Many of us have a mental model of insulation as the nice fluffy stuff sandwiched between the inner and outer layers of our walls. The (thermally) ugly reality is that most walls contain lots of doors and windows, and that the wall area that is not doors and windows is full of wood and steel.

Here is a sketch (thanks to my newly acquired skills in Google Sketchup) of a typical section of wall for my Park City house.

From the outside, the wall is:

• wood siding
• Tyvek housewrap
• OSB sheathing
• wall framing, with cavities filled with insulation (one cavity volume shown in pink)
• (sometimes a poly vapor barrier is inserted here, depending on the insulation strategy)
• drywall

Punched into the middle of this is a thermally challenged window assembly.

The pink stuff (whether pink or not, i.e., fiberglass, cellulose, spray foam) is a fantastic insulator. The problem is that, as you can see from the illustration, there isn’t very much wall cavity left to fill with insulation.

In my project, there is a shocking amount of wood and steel in my walls. In one section of wall, I have a 5 1/8″ x 28″ x 18′ glulam beam (a header over a bumped out section of the great room). My architects affectionately refer to this a “glu-wall.” I’ve resigned myself to filling my walls with wood and steel (to keep the house from falling down and to realize the architectural vision), but this reality smashes the ideal vision many of us have a well insulated wall.

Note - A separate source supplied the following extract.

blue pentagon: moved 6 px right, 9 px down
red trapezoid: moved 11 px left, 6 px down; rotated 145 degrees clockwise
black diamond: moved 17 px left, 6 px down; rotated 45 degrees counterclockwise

The building code lives with the delusion. Code requires R-18 (or whatever…) but that is the measure of just the fluff that is put in the cavities of the wall. It ignores the overall thermal performance of the wall system factoring in the windows, doors, wood, and steel.

I’m working on a post that will do the full thermal analysis of alternative insulation strategies for this wall. But, here is a rough preview:

If the wall area is

25% window (~R3)
15% wood (~R7)
60% insulated cavity (~R19)

The net average R-value of the wall is just R13. Not so hot.

0.25 x 3 + 0.15 x 7 + 0.60 x 19 = 13

Whoa…but this is actually not how you add R values. (Thanks to commenter Ed for pointing this out.)

To add R values of areas arranged in parallel, calculate the “conduction coefficient” of the material first, U = 1/R. Then calculate the area-weighted average of the conduction, e.g., Unet = p1 x U1 + p2 x U2, where p1 and p2 are the fractions of the wall for each material. Then invert that value to get the net value of R for the system, Rnet = 1/Unet.

So, the U value of this wall is:

0.25 x 1/3 + 0.15 x 1/7 + 0.60 x 1/19 = 0.136

And therefore the net R value is just 1/0.136 = 7.3. Really not so hot.